Segment Start: INPUT DATA

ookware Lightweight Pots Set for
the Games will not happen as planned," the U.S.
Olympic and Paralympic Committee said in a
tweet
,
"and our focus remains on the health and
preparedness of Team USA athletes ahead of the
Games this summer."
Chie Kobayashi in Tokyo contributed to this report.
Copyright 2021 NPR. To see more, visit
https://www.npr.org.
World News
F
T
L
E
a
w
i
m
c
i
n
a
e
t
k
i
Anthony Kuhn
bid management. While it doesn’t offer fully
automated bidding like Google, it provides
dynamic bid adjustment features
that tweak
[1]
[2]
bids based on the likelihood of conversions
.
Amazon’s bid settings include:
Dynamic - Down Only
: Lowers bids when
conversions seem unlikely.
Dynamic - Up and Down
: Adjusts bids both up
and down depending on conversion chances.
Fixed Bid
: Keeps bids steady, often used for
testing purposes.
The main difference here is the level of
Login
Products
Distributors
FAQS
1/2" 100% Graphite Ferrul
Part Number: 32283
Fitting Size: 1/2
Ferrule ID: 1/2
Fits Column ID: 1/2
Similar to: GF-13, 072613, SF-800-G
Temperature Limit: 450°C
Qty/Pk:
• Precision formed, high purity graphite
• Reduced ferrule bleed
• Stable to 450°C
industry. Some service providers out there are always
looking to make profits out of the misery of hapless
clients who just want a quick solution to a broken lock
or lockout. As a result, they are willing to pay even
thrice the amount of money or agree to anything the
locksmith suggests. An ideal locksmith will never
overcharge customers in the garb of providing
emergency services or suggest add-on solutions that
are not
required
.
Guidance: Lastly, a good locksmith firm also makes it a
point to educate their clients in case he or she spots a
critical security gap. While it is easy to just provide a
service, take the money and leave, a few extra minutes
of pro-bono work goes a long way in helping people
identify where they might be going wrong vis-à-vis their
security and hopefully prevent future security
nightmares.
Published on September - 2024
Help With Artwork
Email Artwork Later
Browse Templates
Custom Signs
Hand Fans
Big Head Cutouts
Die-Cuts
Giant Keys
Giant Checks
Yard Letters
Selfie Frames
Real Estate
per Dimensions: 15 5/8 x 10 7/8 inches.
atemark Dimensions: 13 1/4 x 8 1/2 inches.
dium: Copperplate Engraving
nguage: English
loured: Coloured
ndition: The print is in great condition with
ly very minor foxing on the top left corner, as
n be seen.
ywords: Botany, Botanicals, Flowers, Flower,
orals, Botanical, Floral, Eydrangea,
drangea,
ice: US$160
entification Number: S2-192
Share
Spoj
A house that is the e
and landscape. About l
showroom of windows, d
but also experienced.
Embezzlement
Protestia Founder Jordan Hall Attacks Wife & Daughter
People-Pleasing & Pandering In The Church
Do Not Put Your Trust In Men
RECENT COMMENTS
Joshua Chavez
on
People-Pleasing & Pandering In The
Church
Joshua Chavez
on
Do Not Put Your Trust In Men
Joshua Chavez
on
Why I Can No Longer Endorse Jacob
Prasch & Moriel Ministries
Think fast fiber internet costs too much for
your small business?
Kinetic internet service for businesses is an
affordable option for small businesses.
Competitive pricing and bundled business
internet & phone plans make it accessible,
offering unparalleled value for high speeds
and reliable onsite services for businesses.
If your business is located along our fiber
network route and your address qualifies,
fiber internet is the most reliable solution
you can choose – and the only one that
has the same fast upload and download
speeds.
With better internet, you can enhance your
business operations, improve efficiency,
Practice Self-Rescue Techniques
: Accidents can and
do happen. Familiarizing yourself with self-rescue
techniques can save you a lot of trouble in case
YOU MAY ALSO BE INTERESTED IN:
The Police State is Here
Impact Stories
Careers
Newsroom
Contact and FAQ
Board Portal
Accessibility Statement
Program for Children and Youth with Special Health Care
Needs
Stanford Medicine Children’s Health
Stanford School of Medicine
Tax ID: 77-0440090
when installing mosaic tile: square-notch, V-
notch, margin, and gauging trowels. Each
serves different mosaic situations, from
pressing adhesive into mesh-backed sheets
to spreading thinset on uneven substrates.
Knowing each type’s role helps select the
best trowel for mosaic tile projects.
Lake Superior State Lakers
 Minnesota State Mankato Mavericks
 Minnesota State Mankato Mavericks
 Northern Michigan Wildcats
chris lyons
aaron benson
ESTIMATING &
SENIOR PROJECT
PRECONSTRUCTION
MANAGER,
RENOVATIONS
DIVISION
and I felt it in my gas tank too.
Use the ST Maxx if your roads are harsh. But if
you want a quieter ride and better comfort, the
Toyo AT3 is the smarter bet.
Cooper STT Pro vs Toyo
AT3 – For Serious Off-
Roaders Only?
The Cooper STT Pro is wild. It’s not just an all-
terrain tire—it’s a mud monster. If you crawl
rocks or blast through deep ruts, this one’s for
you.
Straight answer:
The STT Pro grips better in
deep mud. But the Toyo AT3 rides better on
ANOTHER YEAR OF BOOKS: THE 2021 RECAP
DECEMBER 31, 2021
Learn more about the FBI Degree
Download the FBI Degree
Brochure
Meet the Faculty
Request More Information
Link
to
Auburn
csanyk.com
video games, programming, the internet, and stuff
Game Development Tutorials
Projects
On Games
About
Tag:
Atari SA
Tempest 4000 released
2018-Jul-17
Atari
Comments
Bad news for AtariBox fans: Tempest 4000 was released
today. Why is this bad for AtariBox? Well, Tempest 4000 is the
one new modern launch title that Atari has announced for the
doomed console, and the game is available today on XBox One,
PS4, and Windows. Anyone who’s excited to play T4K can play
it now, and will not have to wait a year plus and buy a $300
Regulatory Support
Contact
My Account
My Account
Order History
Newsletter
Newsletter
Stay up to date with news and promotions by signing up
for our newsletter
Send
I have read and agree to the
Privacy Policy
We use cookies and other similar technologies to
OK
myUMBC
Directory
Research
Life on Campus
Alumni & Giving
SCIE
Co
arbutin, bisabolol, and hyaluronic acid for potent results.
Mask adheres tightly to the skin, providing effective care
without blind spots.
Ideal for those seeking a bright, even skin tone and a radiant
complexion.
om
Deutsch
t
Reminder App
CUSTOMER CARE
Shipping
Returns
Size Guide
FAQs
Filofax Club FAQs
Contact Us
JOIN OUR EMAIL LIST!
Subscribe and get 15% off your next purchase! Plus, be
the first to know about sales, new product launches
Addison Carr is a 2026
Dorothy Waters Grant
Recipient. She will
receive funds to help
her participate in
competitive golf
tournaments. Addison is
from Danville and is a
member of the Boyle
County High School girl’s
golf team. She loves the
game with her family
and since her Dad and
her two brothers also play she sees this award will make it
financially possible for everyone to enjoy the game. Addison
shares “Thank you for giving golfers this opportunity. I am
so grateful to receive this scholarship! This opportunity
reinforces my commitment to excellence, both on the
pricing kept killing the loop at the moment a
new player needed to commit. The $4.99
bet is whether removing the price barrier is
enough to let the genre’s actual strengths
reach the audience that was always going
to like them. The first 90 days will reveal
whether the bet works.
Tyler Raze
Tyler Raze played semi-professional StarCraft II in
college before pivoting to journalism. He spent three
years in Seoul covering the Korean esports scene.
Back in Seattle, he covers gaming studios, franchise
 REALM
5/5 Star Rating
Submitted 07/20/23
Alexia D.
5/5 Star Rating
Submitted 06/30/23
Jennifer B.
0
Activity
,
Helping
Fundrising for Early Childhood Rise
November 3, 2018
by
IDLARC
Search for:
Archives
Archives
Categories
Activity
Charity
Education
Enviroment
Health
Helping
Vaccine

Segment End: INPUT DATA

## TASK TO COMPLETE
Please retype, without any change, the line containing "Submitted 07/20/23" and every line after it to the end of the entries above, and only those.

## ANSWER TO THIS EXERCISE
Submitted 07/20/23
Alexia D.
5/5 Star Rating
Submitted 06/30/23
Jennifer B.
0
Activity
,
Helping
Fundrising for Early Childhood Rise
November 3, 2018
by
IDLARC
Search for:
Archives
Archives
Categories
Activity
Charity
Education
Enviroment
Health
Helping
Vaccine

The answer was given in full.